Amadou Kane, senior solution architect of automotive cybersecurity at VicOne, has advised trucking carriers to adopt a strict “zero-trust” policy regarding third-party technologies, emphasizing the need to verify all hardware and software integrated into fleet operations. Speaking at a recent National Motor Freight Traffic Association (NMFTA) Cybersecurity Conference, Kane highlighted that vendors supplying Electronic Logging Devices (ELDs) and telematics create widened attack surfaces that require rigorous oversight.
Kane argued that while carriers typically manage their own enterprise security, they bear the responsibility for securing third-party solutions entering their environment. He recommended that companies request a Software Bill of Materials (SBOM), vulnerability reports, and a Hardware Bill of Materials (HBOM) from suppliers. “If you can have access to the binaries of those firmware and do the scans yourself, that is the most ideal situation,” Kane stated.
To effectively detect threats, Kane suggested that fleets establish a team dedicated to monitoring data from CAN bus traffic, telematics, and connected applications. He emphasized the importance of a Security Operations Center (SOC) capable of Extended Detection and Response (XDR) to perform cross-data correlation. Kane noted, “If you cannot cross-correlate them, then it’s almost useless… You need that context.”

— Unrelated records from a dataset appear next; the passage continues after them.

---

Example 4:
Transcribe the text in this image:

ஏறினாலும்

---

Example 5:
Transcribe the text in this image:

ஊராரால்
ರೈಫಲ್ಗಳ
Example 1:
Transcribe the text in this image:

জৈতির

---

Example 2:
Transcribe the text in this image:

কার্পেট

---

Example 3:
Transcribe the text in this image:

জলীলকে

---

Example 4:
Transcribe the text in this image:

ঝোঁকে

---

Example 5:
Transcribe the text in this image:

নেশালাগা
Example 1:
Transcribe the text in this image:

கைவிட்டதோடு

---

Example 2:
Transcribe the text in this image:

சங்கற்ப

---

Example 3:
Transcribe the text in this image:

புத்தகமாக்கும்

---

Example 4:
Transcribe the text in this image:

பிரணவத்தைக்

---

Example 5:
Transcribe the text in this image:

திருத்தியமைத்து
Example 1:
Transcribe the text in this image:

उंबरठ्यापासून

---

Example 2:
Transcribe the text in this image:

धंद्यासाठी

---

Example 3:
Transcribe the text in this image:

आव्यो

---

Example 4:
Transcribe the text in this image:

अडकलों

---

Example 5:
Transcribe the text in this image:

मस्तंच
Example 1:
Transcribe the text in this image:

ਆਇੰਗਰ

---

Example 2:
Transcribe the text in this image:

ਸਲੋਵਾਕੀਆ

The expert also distinguished between enterprise incident response and product incident response, noting the latter involves safety-critical risks. “On the enterprise side, delays are acceptable, but on the product side, people’s lives are at risk,” Kane explained, pointing out that carriers cannot simply shut down or rebuild vehicles on the road during a cyber incident.

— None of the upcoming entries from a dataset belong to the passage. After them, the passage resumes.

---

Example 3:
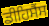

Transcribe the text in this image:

ਡੀਹਿਸੈਂਸ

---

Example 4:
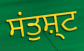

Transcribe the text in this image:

ਸਂਤੁਸ਼੍ਟ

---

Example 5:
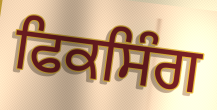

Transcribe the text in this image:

ਫਿਕਸਿੰਗ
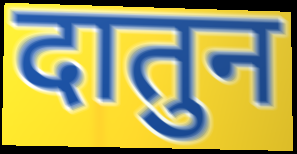
दातुन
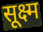
सूक्ष्म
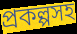
প্রকল্পসহ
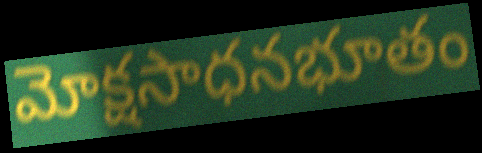
మోక్షసాధనభూతం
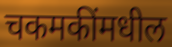
चकमकींमधील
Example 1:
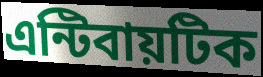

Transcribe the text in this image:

এন্টিবায়টিক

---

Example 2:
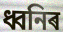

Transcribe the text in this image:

ধ্বনিৰ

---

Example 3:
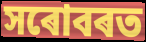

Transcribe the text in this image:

সৰোবৰত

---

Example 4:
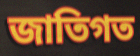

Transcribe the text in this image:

জাতিগত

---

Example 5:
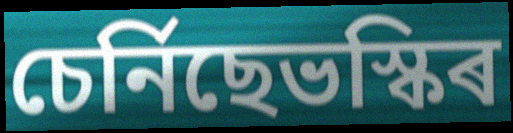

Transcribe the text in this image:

চেৰ্নিছেভস্কিৰ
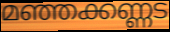
മഞ്ഞക്കണ്ണട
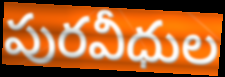
పురవీధుల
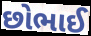
છોભાઈ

Ben Wilkens, cybersecurity principal engineer at NMFTA, supported the call for a holistic approach, stating that IT, operational technology, and product teams must converge to close security gaps. Kane further warned that criminal discussions regarding “fleet-scale attacks” are increasing on the dark web, particularly as electric and autonomous vehicles gain market share.
Operational Security Outlook
The guidance provided by industry experts underscores a critical shift in the logistics sector’s approach to cybersecurity, moving from reactive IT maintenance to proactive operational defense. As the transportation industry integrates more sophisticated connectivity, the distinction between digital security and physical safety continues to blur. The emphasis on dynamic incident response plans and deep-level verification of third-party components suggests that future regulatory frameworks and insurance requirements may increasingly mandate these “secure by design” principles to mitigate the economic and safety risks associated with potential fleet-wide cyber intrusions.